DEV Community


Posted on

How to run stateful AWS Lambda functions in any language using custom runtimes

An illustrated explanation of how Lambda environment works

AWS Lambda used to be limited to a handful of supported languages. Now almost any programming language can be supported through a custom runtime. This article gives an overview of how those custom runtimes work and how they can be used to bypass some Lambda limitations.

What is Lambda Runtime?

Lambda functions run in a sandboxed environment called execution context. It has resources specified in the function description, such as memory, timeout or the type of the runtime. The runtime is a Linux executable that conforms to a certain specification and serves as a wrapper to run the handler function within the execution context.

For example, C# handler code is packaged into a Zip file as compiled assemblies with their dependencies and proj.runtimeconfig.json that tells the .NetCore runtime what is in the package and how to run it. That .NetCore runtime is provided by AWS and already resides inside the Lambda sandbox when you upload your package.


Rust code, on the other hand, is compiled into a single executable file named bootstrap and is uploaded to a Lambda function with no runtime.

In both cases, Lambda will call a file called bootstrap when it wants to invoke the function. The difference between the two is that the .NetCore bootstrap is provided by AWS and the Rust bootstrap is provided by the user.

Function handler invocation

The Lambda execution environment has several environmental variables that tell the runtime about the Lambda API and the environment constraints:


From there, the runtime does whatever initialization it needs to do and starts talking to Lambda API endpoints via HTTP.


The first API call for the runtime is to ask for next invocation.

The web client inside the runtime sends an HTTP GET request to http://${AWS_LAMBDA_RUNTIME_API}/2018-06-01/runtime/invocation/next and waits for a response. It waits, and waits and waits, until it either times out or the API responds with event details when something invokes that function. If the request does time out the runtime should resend it in an infinite loop.


When the next invocation response does arrive it is up to the runtime to do something with the event details it contains. Most runtimes pass them to a handler function, but if you control the runtime you can do all the work inside the runtime itself.

If there is a response to be sent back to the caller of the Lambda function, the runtime puts the payload inside an HTTP Post, adds some headers and sends it all to a special response endpoint of the Lambda API: http://${AWS_LAMBDA_RUNTIME_API}/2018-06-01/runtime/invocation/$REQUEST_ID/response. The API responds with HTTP/202 and {"status":"OK"} in the body, and forwards the payload back to the caller.


If the runtime or the handler function failed during the invocation, the runtime is expected to report the error to a different endpoint: http://${AWS_LAMBDA_RUNTIME_API}/2018-06-01/runtime/invocation/$REQUEST_ID/error.

Then the runtime restarts the process by calling next invocation API again.


Custom runtimes on GitHub

The most popular custom runtime is for Rust. I am a user and a contributor to that project and can assure you that it works just fine. GitHub has a good choice of other custom runtimes:

If your language of choice has no Lambda runtime yet, you can follow this tutorial and the examples above to build one yourself.

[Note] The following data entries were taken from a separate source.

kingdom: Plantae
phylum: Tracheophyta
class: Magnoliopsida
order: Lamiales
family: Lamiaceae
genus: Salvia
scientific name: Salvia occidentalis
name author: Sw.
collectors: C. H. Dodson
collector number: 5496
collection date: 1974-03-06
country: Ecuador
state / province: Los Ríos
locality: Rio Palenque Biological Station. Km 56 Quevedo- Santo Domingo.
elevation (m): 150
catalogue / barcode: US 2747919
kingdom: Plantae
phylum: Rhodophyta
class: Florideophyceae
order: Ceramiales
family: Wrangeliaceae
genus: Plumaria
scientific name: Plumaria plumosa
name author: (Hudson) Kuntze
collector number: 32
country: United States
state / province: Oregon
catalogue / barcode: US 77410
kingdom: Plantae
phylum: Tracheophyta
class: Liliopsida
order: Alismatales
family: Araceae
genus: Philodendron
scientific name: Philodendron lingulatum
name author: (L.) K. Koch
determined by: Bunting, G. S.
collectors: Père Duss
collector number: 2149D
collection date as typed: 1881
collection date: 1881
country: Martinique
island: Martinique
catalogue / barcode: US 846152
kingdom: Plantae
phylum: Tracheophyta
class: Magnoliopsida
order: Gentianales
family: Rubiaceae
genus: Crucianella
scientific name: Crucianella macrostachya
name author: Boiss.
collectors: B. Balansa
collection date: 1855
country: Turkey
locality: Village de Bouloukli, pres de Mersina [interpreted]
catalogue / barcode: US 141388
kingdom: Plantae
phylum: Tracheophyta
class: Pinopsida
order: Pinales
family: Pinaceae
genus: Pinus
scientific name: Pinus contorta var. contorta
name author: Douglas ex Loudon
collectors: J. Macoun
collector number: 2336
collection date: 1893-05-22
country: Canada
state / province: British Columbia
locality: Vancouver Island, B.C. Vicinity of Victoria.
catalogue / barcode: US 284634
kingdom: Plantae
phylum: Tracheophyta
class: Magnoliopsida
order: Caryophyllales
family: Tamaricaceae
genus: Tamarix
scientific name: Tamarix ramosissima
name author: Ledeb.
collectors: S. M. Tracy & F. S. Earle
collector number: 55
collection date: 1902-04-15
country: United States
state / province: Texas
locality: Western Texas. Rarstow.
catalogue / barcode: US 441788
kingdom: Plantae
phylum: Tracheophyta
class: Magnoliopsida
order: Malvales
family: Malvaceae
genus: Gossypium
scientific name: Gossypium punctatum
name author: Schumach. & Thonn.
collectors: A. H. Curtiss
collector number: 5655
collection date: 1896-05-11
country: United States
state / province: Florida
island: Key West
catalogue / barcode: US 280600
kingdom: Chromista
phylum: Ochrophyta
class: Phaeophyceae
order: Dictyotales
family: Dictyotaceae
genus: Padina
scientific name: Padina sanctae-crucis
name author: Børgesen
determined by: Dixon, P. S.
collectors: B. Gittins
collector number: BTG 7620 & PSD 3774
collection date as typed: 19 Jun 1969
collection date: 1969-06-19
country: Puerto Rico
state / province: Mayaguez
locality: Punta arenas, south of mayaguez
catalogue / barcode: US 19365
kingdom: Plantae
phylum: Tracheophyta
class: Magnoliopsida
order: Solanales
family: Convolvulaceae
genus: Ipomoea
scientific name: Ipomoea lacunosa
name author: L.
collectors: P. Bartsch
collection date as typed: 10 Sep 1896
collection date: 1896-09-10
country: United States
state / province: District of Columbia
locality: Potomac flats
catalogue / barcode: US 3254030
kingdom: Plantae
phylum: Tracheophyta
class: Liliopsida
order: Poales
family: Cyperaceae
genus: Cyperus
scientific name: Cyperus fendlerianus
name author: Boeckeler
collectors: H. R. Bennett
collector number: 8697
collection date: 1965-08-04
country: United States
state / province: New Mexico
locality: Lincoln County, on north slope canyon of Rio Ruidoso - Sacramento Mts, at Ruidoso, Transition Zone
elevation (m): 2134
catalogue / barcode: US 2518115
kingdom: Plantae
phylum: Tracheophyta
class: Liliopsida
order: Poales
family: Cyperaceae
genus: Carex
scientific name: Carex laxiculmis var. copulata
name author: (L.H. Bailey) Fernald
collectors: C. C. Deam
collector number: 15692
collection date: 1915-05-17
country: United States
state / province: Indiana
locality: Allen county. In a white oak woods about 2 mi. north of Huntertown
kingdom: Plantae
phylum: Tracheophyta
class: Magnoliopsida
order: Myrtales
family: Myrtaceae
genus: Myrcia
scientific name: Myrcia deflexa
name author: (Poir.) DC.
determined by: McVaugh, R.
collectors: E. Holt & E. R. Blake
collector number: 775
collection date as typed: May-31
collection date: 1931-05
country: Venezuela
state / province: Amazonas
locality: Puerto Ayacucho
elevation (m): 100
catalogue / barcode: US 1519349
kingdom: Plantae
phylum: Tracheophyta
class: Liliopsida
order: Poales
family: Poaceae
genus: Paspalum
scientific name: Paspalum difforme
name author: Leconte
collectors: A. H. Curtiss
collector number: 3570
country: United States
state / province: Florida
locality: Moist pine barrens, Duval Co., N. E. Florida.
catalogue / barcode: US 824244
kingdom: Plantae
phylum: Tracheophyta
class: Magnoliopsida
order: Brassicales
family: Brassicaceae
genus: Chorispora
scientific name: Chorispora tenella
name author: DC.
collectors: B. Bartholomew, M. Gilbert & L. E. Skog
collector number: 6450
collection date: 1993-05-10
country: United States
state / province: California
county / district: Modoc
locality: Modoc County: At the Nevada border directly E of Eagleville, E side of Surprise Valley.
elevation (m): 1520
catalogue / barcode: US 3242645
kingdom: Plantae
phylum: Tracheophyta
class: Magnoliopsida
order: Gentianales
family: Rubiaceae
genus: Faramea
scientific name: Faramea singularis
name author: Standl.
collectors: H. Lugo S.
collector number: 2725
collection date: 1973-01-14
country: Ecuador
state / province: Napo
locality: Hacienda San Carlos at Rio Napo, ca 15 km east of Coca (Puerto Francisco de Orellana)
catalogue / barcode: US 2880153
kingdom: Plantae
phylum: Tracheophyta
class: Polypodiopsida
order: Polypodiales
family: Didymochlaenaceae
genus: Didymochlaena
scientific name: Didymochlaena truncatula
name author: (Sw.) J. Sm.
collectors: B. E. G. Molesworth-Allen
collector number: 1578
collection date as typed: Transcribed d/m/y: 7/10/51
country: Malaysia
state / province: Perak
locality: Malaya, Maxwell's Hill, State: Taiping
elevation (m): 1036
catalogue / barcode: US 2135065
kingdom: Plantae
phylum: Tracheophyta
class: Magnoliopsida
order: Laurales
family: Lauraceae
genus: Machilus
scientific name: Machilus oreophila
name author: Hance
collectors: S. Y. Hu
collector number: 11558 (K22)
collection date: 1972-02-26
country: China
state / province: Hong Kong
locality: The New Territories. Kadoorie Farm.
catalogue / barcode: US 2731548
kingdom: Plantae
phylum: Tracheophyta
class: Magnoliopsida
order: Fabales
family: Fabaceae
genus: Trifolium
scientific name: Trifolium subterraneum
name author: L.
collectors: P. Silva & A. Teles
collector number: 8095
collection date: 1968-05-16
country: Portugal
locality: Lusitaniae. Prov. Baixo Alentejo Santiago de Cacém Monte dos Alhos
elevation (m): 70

Faster invocations and stateful Lambdas

Lambda functions are stateless by definition. You provide a handler function, it is being invoked by the runtime as one instance or 100 instances at the same time. It is great for scalability, but it doesn't work well for use cases with heavy initialization. Think of functions with large dependencies or obtaining DB connections. Those can be persisted on the local drive, but what if you want to keep them loaded in memory?

Timelapse video example

I worked on a project where a photo was uploaded to S3 every 1 second and had to be added at the end of a timelapse video stored in S3. We tried to use FFMPEG with C# in a Lambda function, but it was too slow because a lot of data had to be persisted on the disk between the calls and there was no way to keep it in memory using a standard .NetCore runtime. The cost/benefit of using Lambdas was not there and we ended up running an EC2 instance for that.

A custom runtime could have solved the problem by downloading the video, storing the end portion of it in memory and flushing encoded chunks only once every few frames, as long as it was within the lifetime of a single Lambda instance.


There may be many other examples where persisting large amounts of data or serialized objects on disk would be inefficient, so maintaining state between invocations is a make-or-break feature there.

Being "stateful" goes against the grain of Lambda ideology, but who cares about that if it solves your problem?

I am curious about the nature of the sandbox environment used by AWS for Lambdas. Please, share in the comments if you know what it is.

Top comments (1)

rimutaka profile image
Max • Edited

Unanswered questions:

  1. Do lambdas get charged for CPU time or for CPU time between invocations? Is it possible to get free CPU time in between?
  2. What is the degree of parallelism (number of cores) available to the runtime?
  3. How does cost of Lambda compare to the cost of EC2 per unit of computation?